The Metropolitan Water Reclamation District of Greater Chicago, the agency responsible for reducing flooding and ensuring Chicago area residents have clean drinking water, insisted that reservoirs and tunnels system worked as intended during the July 2-3 flooding – it’s just that the flooding was more than it could ever accommodate.
On the first weekend of July, most of the Chicago area received anywhere between 3 to 7 inches of rain, but the west and southwest sides of Chicago and the nearby suburbs, including Forest Park and Oak Park, received the brunt of it, getting as much as 8 or 9 inches.
In a statement to the Review, MWRD spokesperson Alison Fore said that tunnels and reservoir system that were built as part of the Tunnel and Reservoir Plan (TARP), also known as the Deep Tunnel, worked the way they were supposed to, but that was still not enough to handle all the water.
She said that local stormwater mitigation projects, as well completion of the next phase of the TARP projects, can help address the situation, and further investments will most likely be needed on MWRD’s end.
As Forest Park officials noted in the past, part of the problem is that much of the village has a combined sewer system, into which both sanitary waste and storm runoff flow. The village has been separating sanitary an storm sewers block by block, but there is still ways to go.
Fore said the TARP interception sewers and the McCook Reservoir it connects to did what it could.
“It has captured more than 5 billion gallons between the McCook Reservoir and two tunnel systems to protect Forest Park and other communities that rely on combined sewer systems,” she said. “But these storms demonstrate the need to invest in both gray and green infrastructure to increase capacity for more storms. As storms have increased in frequency and intensity, even the valuable gray infrastructure technologies cannot always keep up with all of the runoff, leading to flooded basements and surface flooding.”
“Grey infrastructure” is traditional sewer systems, while “green infrastructure” projects include projects such as alleys with permeable pavers, which directs storm water away from the sewer system. MWRD helped fund installation of several permeable-paver alleys throughout Forest Park.

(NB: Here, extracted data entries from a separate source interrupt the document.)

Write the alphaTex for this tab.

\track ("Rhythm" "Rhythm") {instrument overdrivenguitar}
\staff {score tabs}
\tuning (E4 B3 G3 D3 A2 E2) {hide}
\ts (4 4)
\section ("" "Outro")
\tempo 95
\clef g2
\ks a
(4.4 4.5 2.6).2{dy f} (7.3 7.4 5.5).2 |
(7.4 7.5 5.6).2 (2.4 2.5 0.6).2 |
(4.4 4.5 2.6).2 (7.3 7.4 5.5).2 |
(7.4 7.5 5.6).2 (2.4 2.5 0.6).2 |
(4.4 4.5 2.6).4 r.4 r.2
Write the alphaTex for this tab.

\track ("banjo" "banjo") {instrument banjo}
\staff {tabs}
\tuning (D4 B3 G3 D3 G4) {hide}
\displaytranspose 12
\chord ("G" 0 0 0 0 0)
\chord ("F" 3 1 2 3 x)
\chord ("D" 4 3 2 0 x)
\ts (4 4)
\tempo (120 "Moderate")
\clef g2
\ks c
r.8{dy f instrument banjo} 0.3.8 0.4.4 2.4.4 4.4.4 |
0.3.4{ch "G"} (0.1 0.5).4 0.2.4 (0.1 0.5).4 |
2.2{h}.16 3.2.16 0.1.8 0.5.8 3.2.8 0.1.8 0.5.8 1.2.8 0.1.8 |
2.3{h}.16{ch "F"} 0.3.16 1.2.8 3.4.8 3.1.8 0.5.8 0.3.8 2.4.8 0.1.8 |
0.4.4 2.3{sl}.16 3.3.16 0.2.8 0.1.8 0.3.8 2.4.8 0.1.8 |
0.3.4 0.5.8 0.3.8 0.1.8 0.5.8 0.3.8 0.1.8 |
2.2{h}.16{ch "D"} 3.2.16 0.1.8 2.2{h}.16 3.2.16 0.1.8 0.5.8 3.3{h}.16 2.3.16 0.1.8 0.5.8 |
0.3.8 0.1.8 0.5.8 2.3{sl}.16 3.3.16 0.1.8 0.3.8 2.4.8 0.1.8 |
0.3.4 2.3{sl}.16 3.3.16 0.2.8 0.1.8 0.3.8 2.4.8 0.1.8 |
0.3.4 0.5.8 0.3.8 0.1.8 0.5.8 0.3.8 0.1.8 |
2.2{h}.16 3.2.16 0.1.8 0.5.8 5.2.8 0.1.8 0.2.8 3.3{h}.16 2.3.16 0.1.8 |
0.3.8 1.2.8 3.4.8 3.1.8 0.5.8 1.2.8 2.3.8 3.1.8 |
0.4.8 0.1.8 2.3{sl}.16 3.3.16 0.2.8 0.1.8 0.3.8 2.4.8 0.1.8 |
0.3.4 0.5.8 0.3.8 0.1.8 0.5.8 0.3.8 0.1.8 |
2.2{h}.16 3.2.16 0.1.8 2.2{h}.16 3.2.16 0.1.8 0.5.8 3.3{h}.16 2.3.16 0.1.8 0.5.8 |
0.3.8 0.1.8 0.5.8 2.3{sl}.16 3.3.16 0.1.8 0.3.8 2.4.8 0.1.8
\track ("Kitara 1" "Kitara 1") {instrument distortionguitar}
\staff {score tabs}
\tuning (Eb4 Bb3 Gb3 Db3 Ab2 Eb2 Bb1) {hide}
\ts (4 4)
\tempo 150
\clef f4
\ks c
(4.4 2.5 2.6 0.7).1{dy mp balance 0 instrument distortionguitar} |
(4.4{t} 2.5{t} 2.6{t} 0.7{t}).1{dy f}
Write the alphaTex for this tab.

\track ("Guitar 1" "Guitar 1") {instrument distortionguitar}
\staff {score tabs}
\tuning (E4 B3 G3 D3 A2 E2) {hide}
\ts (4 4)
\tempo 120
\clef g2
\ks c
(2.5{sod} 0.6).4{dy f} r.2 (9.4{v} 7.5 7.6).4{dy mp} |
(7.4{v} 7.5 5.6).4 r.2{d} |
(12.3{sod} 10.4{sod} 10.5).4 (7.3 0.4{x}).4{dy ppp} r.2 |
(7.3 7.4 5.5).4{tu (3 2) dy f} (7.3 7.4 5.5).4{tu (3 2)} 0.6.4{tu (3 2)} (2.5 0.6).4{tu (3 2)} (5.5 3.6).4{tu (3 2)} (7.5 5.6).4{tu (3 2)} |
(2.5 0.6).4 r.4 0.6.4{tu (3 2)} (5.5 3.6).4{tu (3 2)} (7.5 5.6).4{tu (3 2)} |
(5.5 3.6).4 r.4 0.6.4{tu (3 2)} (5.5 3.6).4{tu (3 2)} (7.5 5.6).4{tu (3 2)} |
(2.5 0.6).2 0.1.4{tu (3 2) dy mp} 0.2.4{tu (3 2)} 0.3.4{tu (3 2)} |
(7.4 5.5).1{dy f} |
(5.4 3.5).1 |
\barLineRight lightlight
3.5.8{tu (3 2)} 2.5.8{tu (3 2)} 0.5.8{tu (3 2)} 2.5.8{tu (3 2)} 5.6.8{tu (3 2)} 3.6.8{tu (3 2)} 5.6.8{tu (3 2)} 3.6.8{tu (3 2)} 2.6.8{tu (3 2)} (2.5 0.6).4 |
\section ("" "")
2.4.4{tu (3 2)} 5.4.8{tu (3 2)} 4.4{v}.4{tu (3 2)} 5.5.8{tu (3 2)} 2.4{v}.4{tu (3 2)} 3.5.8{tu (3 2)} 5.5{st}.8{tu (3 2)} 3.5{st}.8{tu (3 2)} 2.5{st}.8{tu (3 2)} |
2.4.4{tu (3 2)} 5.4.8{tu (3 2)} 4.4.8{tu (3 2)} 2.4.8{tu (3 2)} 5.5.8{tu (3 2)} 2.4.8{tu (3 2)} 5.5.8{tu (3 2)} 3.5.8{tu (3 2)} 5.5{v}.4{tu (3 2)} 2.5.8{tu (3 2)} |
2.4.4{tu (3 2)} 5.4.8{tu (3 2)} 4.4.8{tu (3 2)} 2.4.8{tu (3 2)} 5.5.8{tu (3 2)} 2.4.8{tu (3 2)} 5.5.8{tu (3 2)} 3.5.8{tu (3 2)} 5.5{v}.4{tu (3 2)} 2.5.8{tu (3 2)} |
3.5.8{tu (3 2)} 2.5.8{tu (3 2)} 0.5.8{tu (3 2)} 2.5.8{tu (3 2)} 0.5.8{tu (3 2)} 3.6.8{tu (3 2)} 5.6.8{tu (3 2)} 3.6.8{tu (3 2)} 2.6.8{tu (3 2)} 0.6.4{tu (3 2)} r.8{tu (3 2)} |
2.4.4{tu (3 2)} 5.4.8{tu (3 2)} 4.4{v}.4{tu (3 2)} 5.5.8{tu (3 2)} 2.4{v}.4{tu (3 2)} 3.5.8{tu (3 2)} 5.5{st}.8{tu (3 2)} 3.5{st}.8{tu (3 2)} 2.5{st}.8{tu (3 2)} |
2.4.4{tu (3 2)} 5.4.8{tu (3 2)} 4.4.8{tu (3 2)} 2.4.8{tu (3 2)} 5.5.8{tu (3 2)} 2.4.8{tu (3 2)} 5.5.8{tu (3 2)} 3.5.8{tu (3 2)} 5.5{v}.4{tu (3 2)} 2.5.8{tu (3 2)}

The MWRD is currently working to expand McCook Reservoir’s capacity to allow it to capture an extra 6.5 billion gallons from sewers serving areas throughout Cook County. The project is one of TARP Stage 2 projects, and it is expected to be completed in 2029.
But Fore also said that “more work is needed across Cook County” in the long run.
“Climate change threatens to alter precipitation, water resources and the reliable systems that the MWRD has installed to protect area water quality, public health and safety,” she said. “We believe environmental leadership is our responsibility, so we are looking for solutions to climate change that can keep our region and world safe for future generations.”